Auxiliary-
Fields for
InteRacting
Electrons
The AFQMC method expresses the many-body wave function of a quantum system as the integral over many noninteracting wave functions. This integral is then efficiently evaluated using Monte Carlo sampling.
For most realistic systems, the Monte Carlo sampling is complicated by a sign or phase problem, leading to intractable statistical errors. To circumvent this problem, the AFQMC sampling is constrained using a trial wave function. This introduces a bias, which can be improved by increasing the accuracy of the trial wave function.
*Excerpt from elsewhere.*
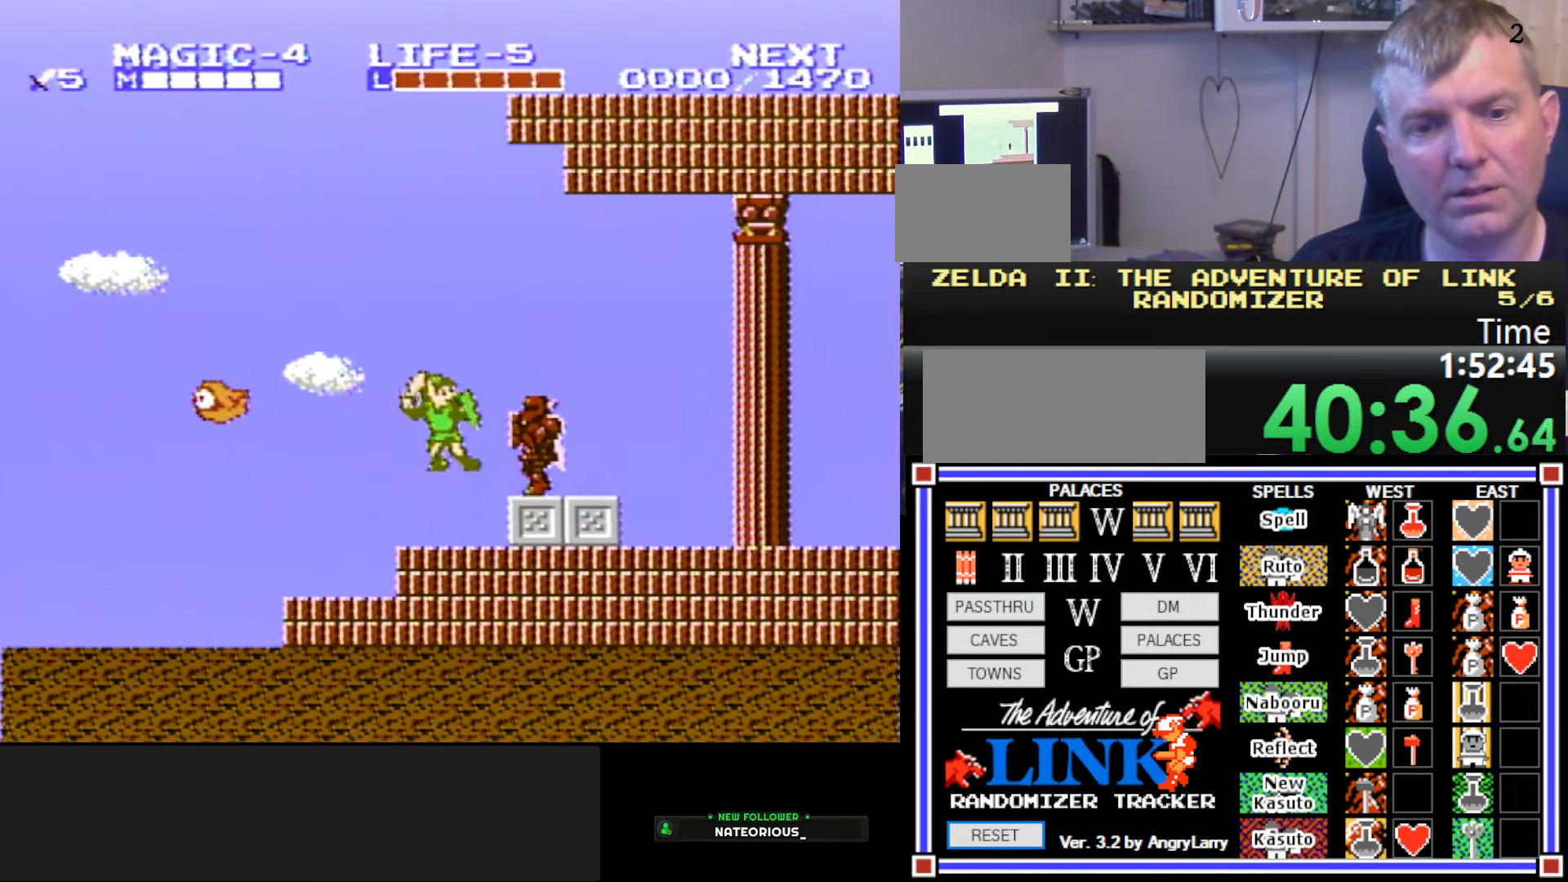
{"buttons": ["DPAD_RIGHT"], "events": [[150, "B", "up"]]}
SAFIRE interfaces with a multitude of quantum chemistry codes to generate trial wave functions and Hamiltonians to do ab initio calculations of molecules.
Efficient tensor decompositions implemented in SAFIRE enable realistic material calculations with long-range interactions.
An integrated toolbox allows building and simulating the Hubbard model and a breadth of its extensions on arbitrary lattices.
To get started with an experimental version of the code,
git clone https://github.com/SFQMC/SAFIRE.git
and follow the Installation section of the documentation.
CoQuí is an efficient implementation of the GW method. SAFIRE interfaces with to generate downfolded Hamiltonians for materials calculations.
AutoHF is a GPU-accelerated Hartree-Fock code optimized for challenging energy landscapes. SAFIRE interfaces with it to generate trial wavefunctions for lattice model Hamiltonians.